Bu kitabı Genç Dergi grafik tasarım ekibinden Abdurrahim Yüce’nin tavsiyesi üzerine okudum. Bana kitabı gösterip çok farklı olduğunu, mutlaka okumam gerektiğini ifade etmişti. Sonuna kadar haklıymış. Göğü Delen Adam kitabı gerçekten de bu zamana kadar okuduğum en ilginç kitaplardan birisi oldu. Kabile Reisi Tuiavii’nin Konuşması alt başlığı ile yayınlanan kitap yayınlayanların şu sözleriyle başlıyor:
“Papalagi’yi okumak yetmez. Bizim içimizde küllenmiş olan duygularımızı yeniden canlandırmayı da öğrenmemiz gerek.”
Kitapta Samoalı bir yerlinin gözünden diğer insanların, özellikle beyazların hayatı anlatılıyor. Mesela kitabın ilk bölümü Papalagi’nin giyim-kuşamına dair. Devamında Papalagi’nin yaşadığı evler, Papalagi’ye zamanın hiç yetmediği, Papalagi’nin meslekleri, Papalagi’nin Tanrı’yı yoksullaştırdığı gibi hem maddi hem de manevi konularda gözlemleri aktarılıyor. En son bölümde ise “Papalagi bizi kendi karanlığına çekmek istiyor” diyor.
Altını çizdiğim ifadelerden birisi de şu:
“Papalagi nedense her şeyi kendisine göre bir hikmete, bir kurala bağlamaya can atar. Kendi burnu köpekbalığının dişi gibi sivri ya, ona göre güzel olan odur. Buna karşılık bizim sonsuza dek yuvarlak kalacak olan burnumuz ona göre çirkin ve biçimsizdir. Oysa biz tam tersini düşünürüz.”

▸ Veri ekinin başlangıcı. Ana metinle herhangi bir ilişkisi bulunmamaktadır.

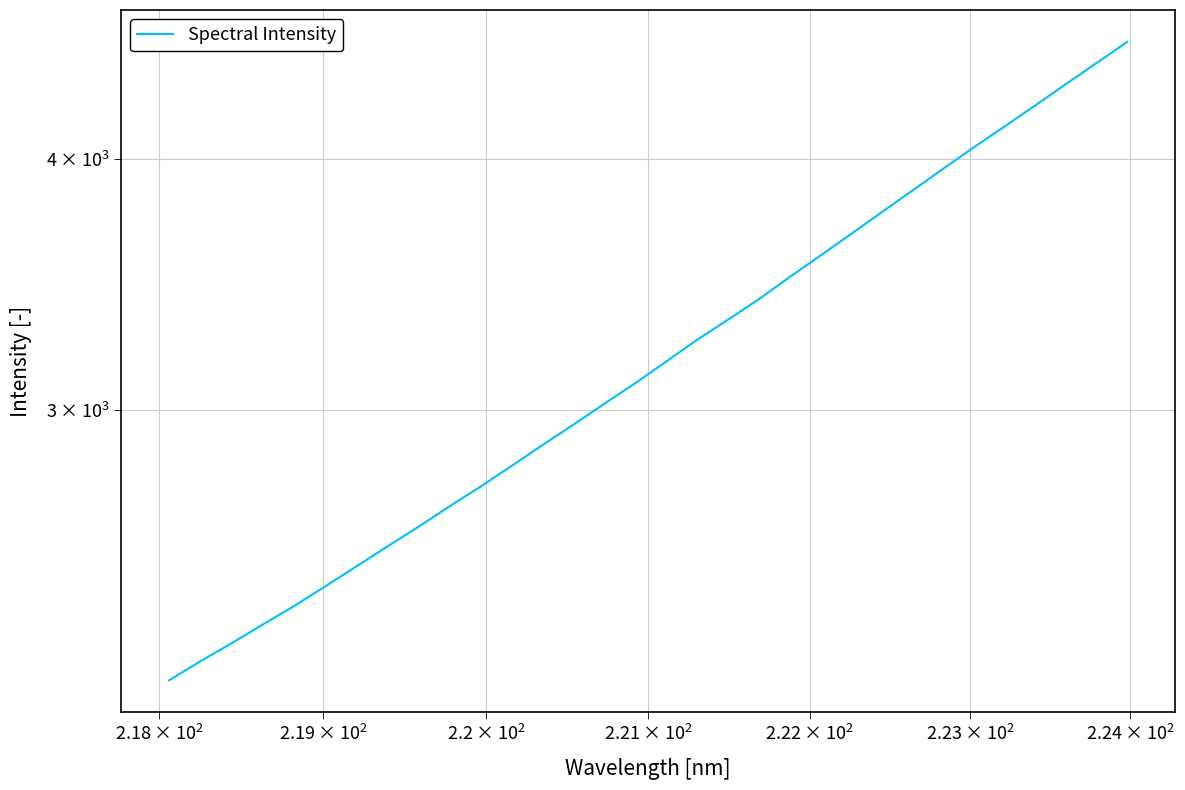

What is the difference between the maximum and minimum values?

2374.6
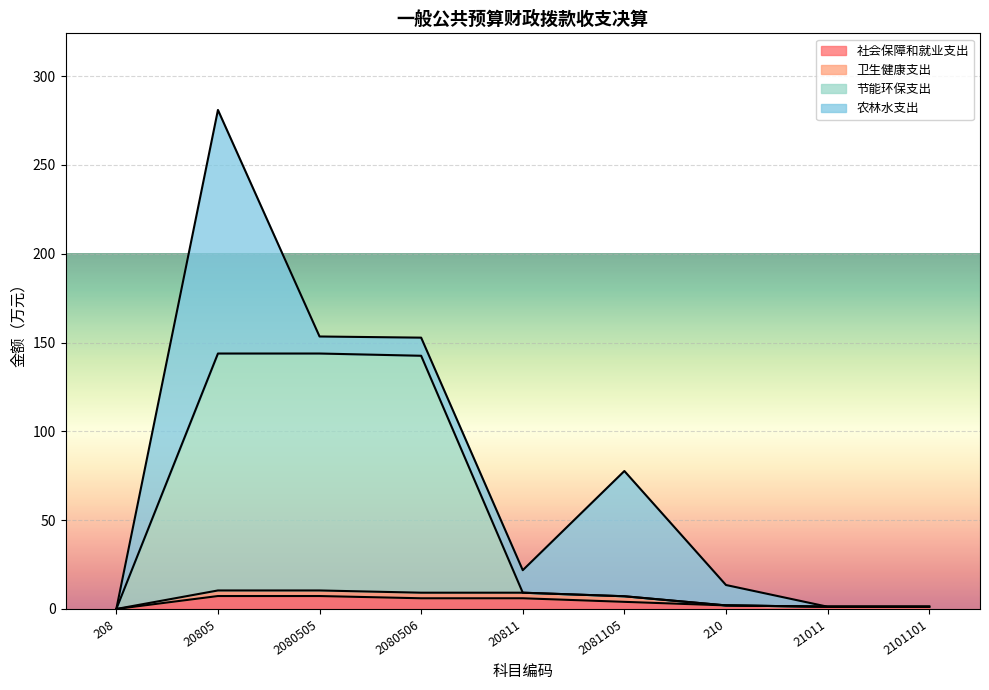

What is the maximum value for 社会保障和就业支出?

7.3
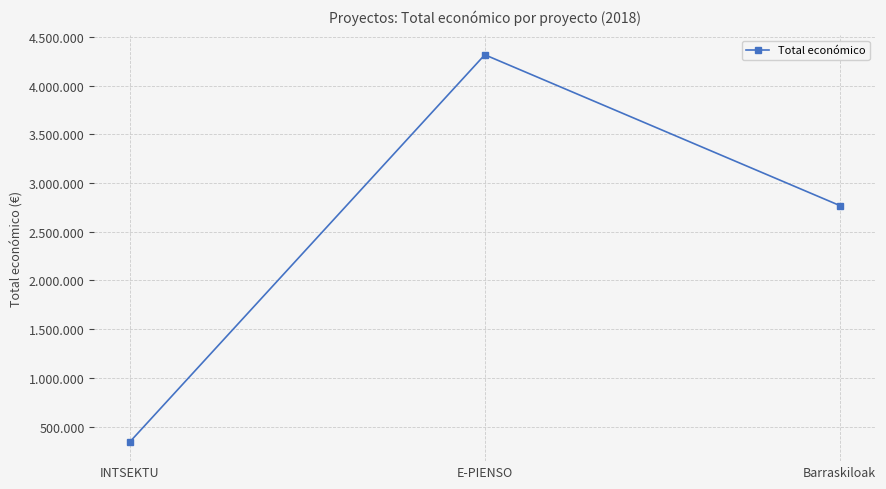

At which category does the chart reach its peak across all series?

E-PIENSO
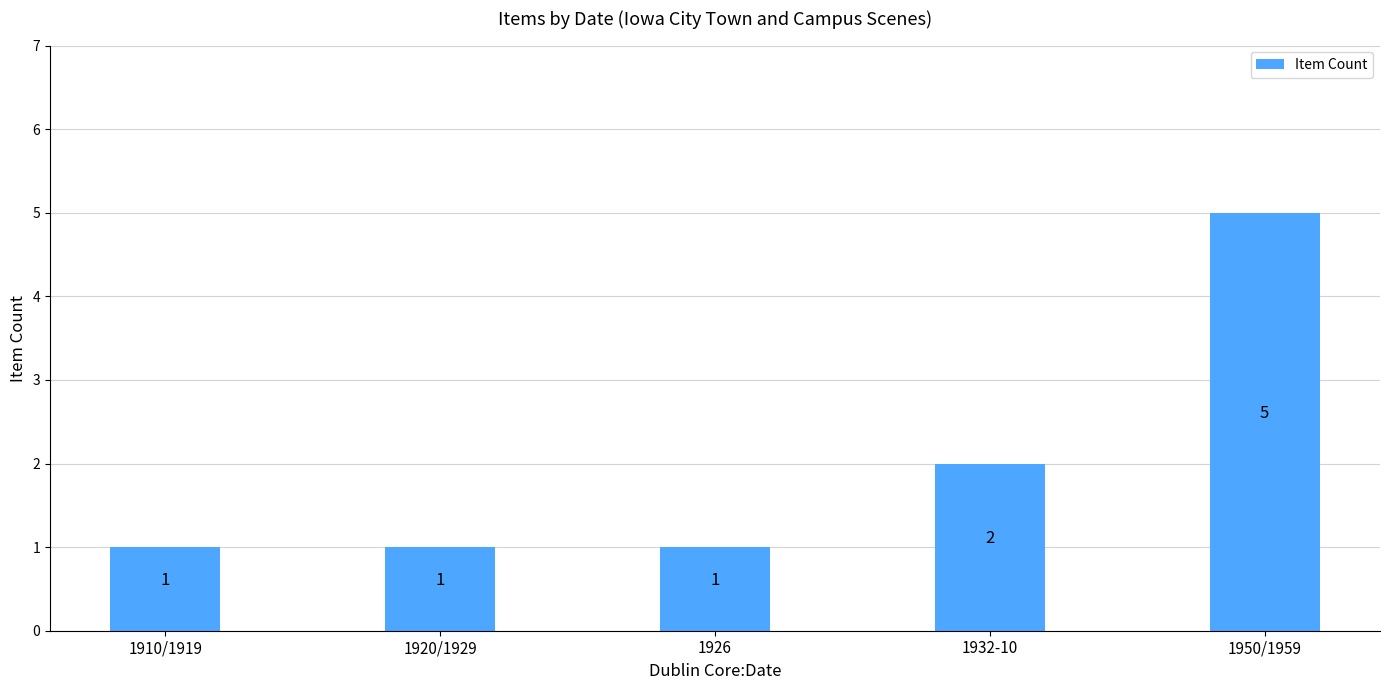

True or false: the data shows 5 at 1950/1959.

True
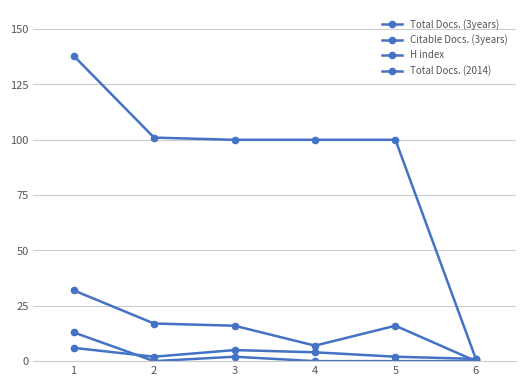

Between 4 and 5, which series saw the biggest shift?

Total Docs. (3years)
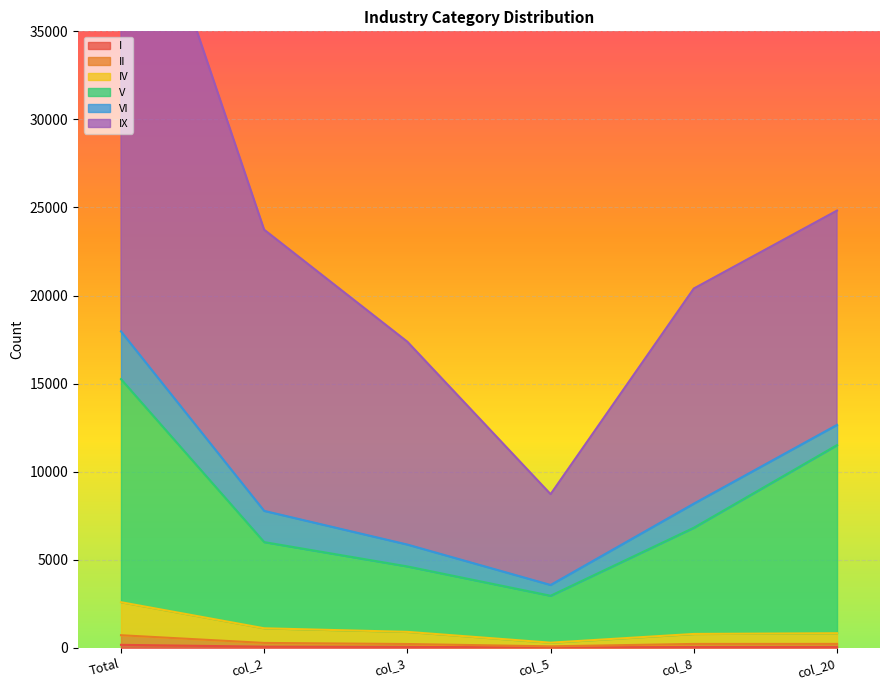

Which series has the largest range (max minus min)?

IX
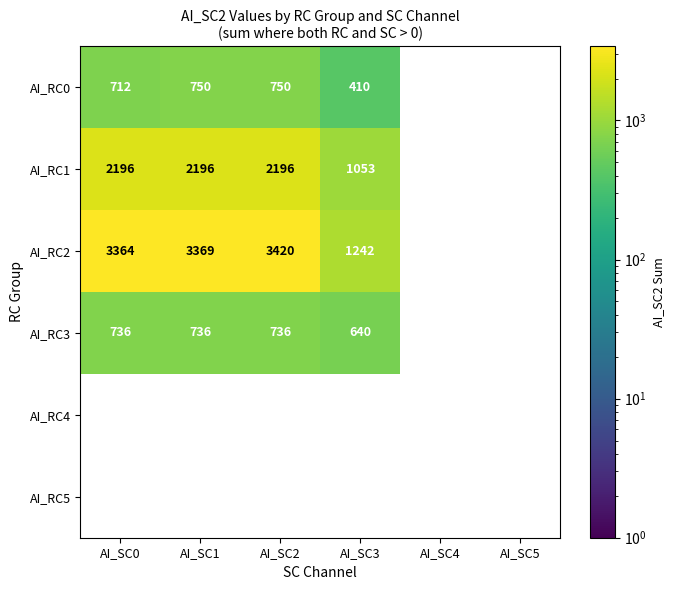

Is it true that AI_RC3 equals 640 at AI_SC3?

True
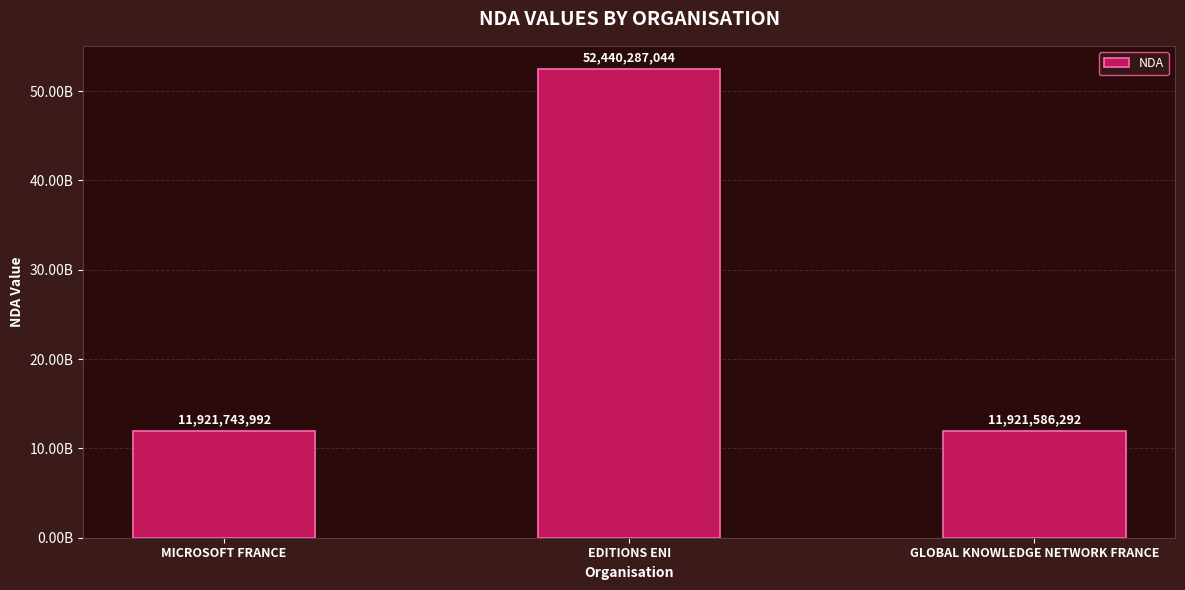

Is it true that the value at MICROSOFT FRANCE is 17791288188?

False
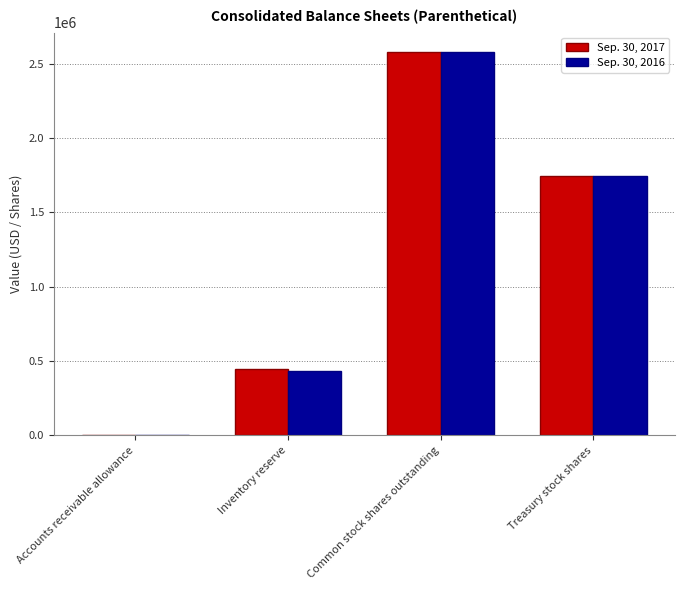

Reading right to left, transcribe all the data shown in this chart.

Sep. 30, 2017: 1744456	2579684	445393	4000
Sep. 30, 2016: 1743133	2581007	435528	4000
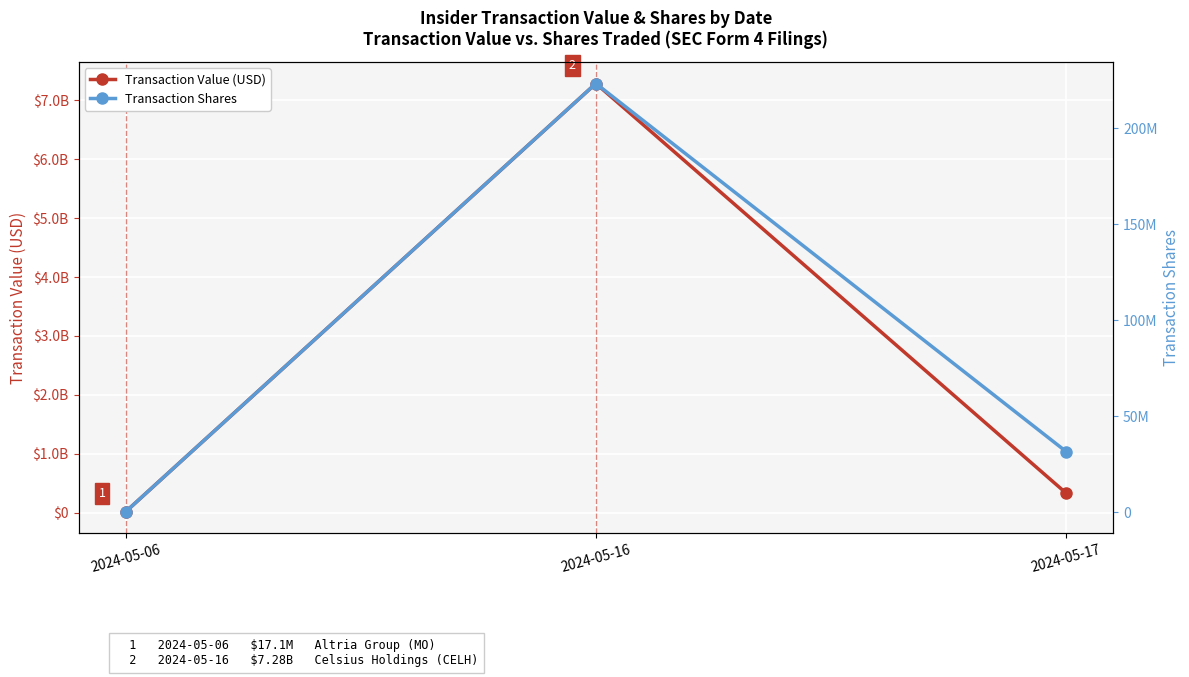

Where is Transaction Shares nearest to the value 111797267?

2024-05-17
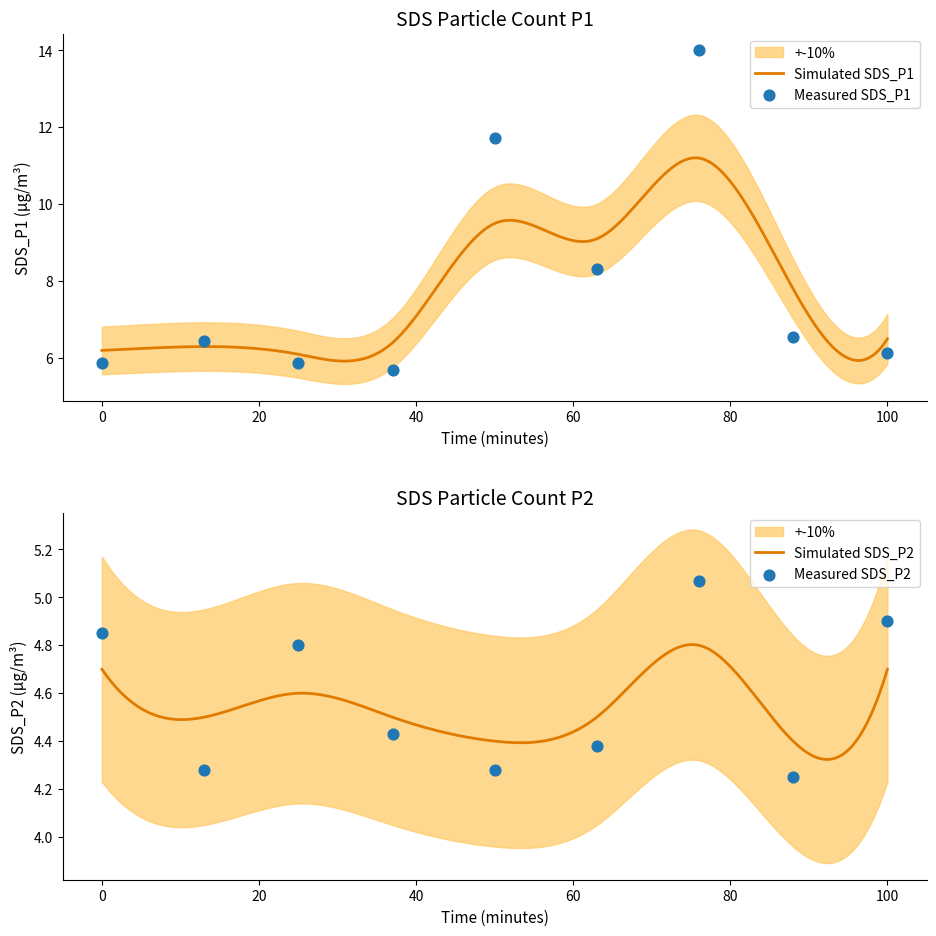

Which series has the widest spread of Y values?

SDS_P1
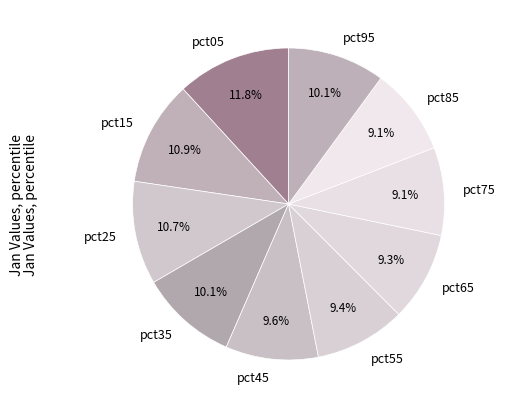

What is the largest slice in the pie chart?

pct05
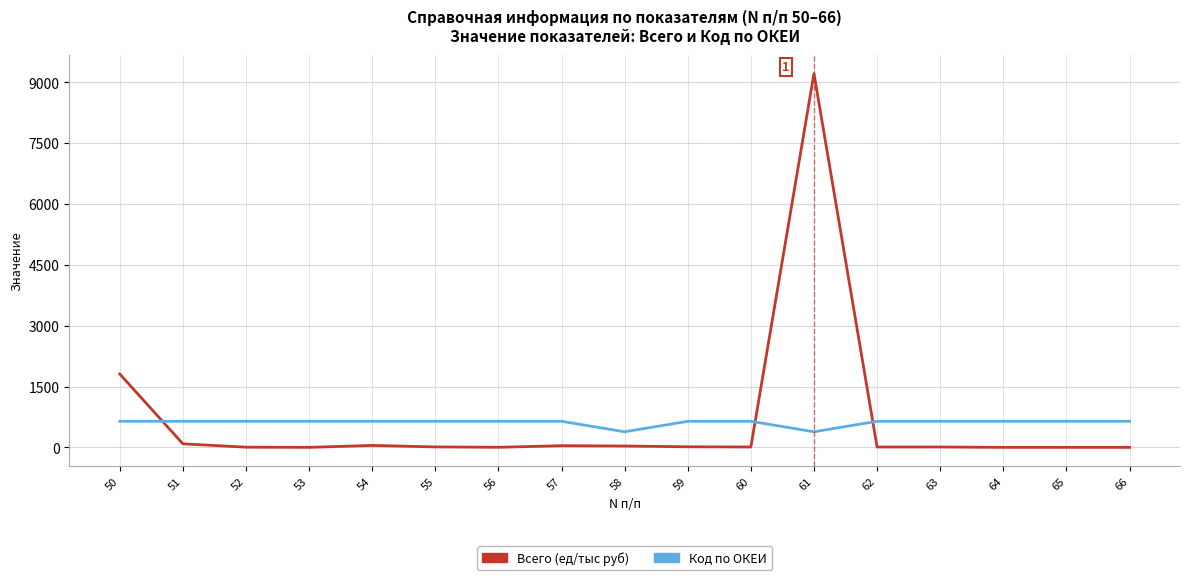

What is the difference between the maximum and second lowest values in the Всего (ед/тыс руб) series?

9214.0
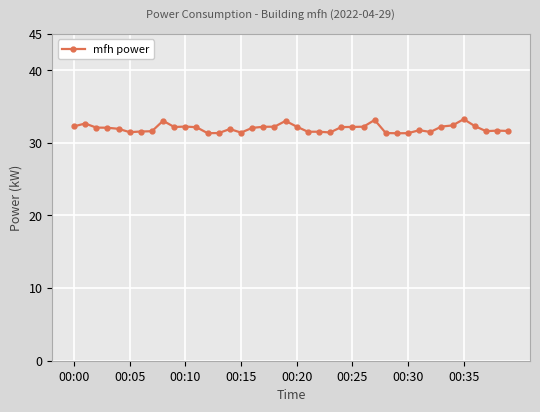

What is the difference between the maximum and minimum values?

1.9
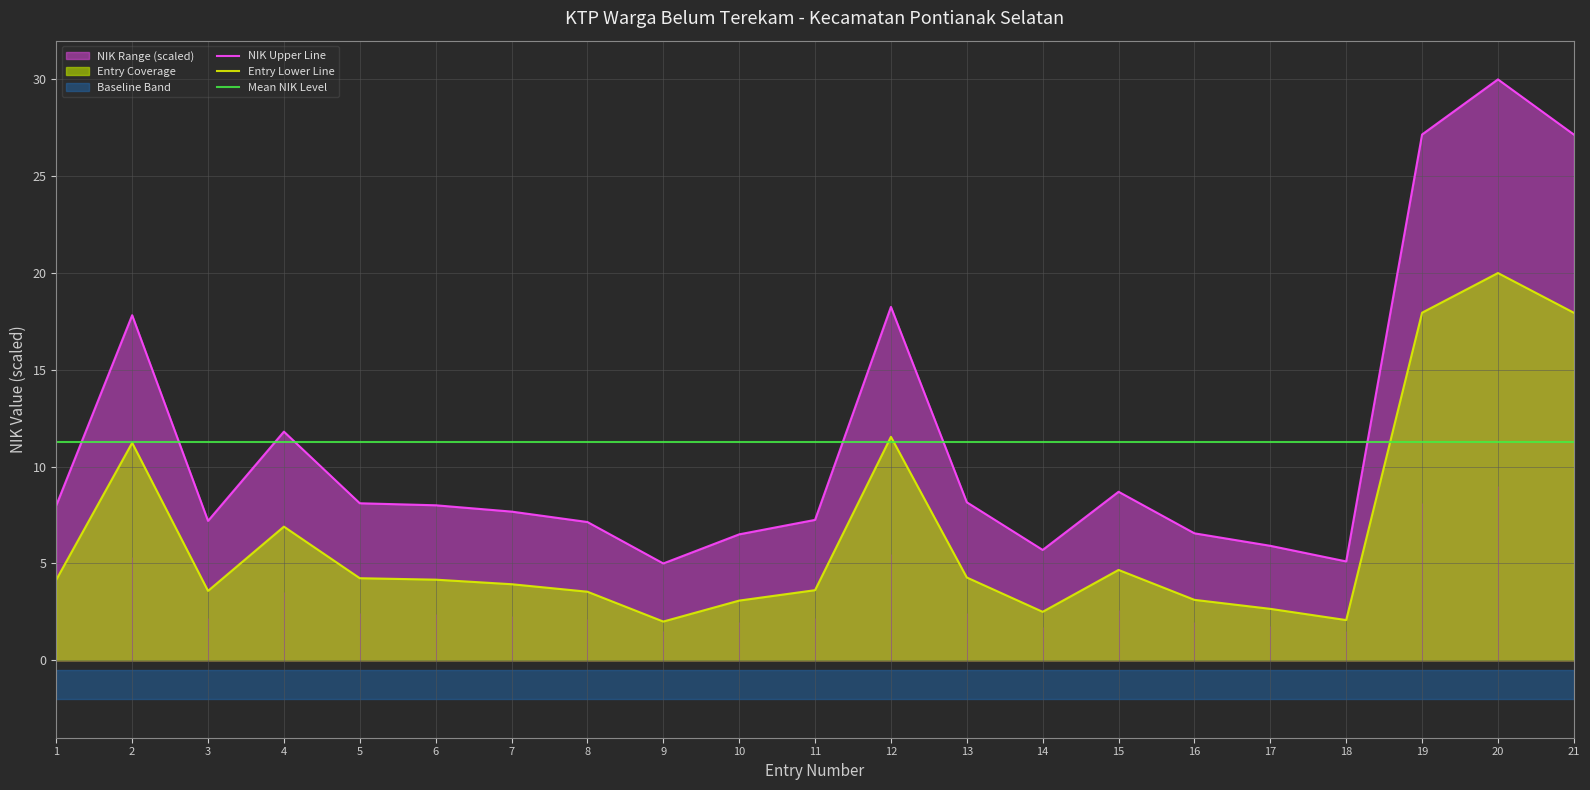

Which has a higher value, 14 or 13?

13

Göğü Delen Adam bu dünyada yaşadığı halde bizim dünyamızdan ötede bir yerde olan, makineleşmemiş ve saf bir insanın gözünden modern insanı, bizleri anlatan çarpıcı bir kitap. Papalagi’ye dair her bir tasvirde, üzerinden durup düşünmemizi ve “biz ne yapıyoruz” diye sormamızı gerektirecek önemli tespitler bulunuyor.
Kitabın son bölümünde şöyle diyor:
“Papalagi, “size ışığı getirdim” demişti. Yüreklerimizi alevlendiren, duygularımızı mutluluk ve şükranla dolduran o güzelim ışığı. Işığı bizden önce ele geçirmişti o. Daha en eski atalarımız bile doğmadan önce aydınlıktaydı Papalagi. Ama o, başkaları aydınlansın diye ışığı elinin ucunda tutuyor. Kendisi, kendi bedeni ise karanlığın içinde. Işığı elinde tuttuğu için, ağzından Tanrı’nın adını düşürmemesine rağmen yüreği Tanrı’nın uzağında.”
GÖĞÜ DELEN ADAM
Yazar: Erich Scheurmann
Yayınevi: Ayrıntı Yayınları
Web Sitesi: ayrintiyayinlari.com.tr
ARKA KAPAK METNİ
Papalagi denince beyazlar ya da yabancılar anlaşılır. Ama sözcüğü sözcüğüne çevrilirse göğü delen anlamına gelir. Samoa’ya misyoner bir yelkenliyle gelmişti. Yerliler bu beyaz yelkenliyi ufukta bir delik olarak gördüler, beyaz adamın içinden çıkıp kendilerine geldiği bir delik. O, göğü delip geçmişti.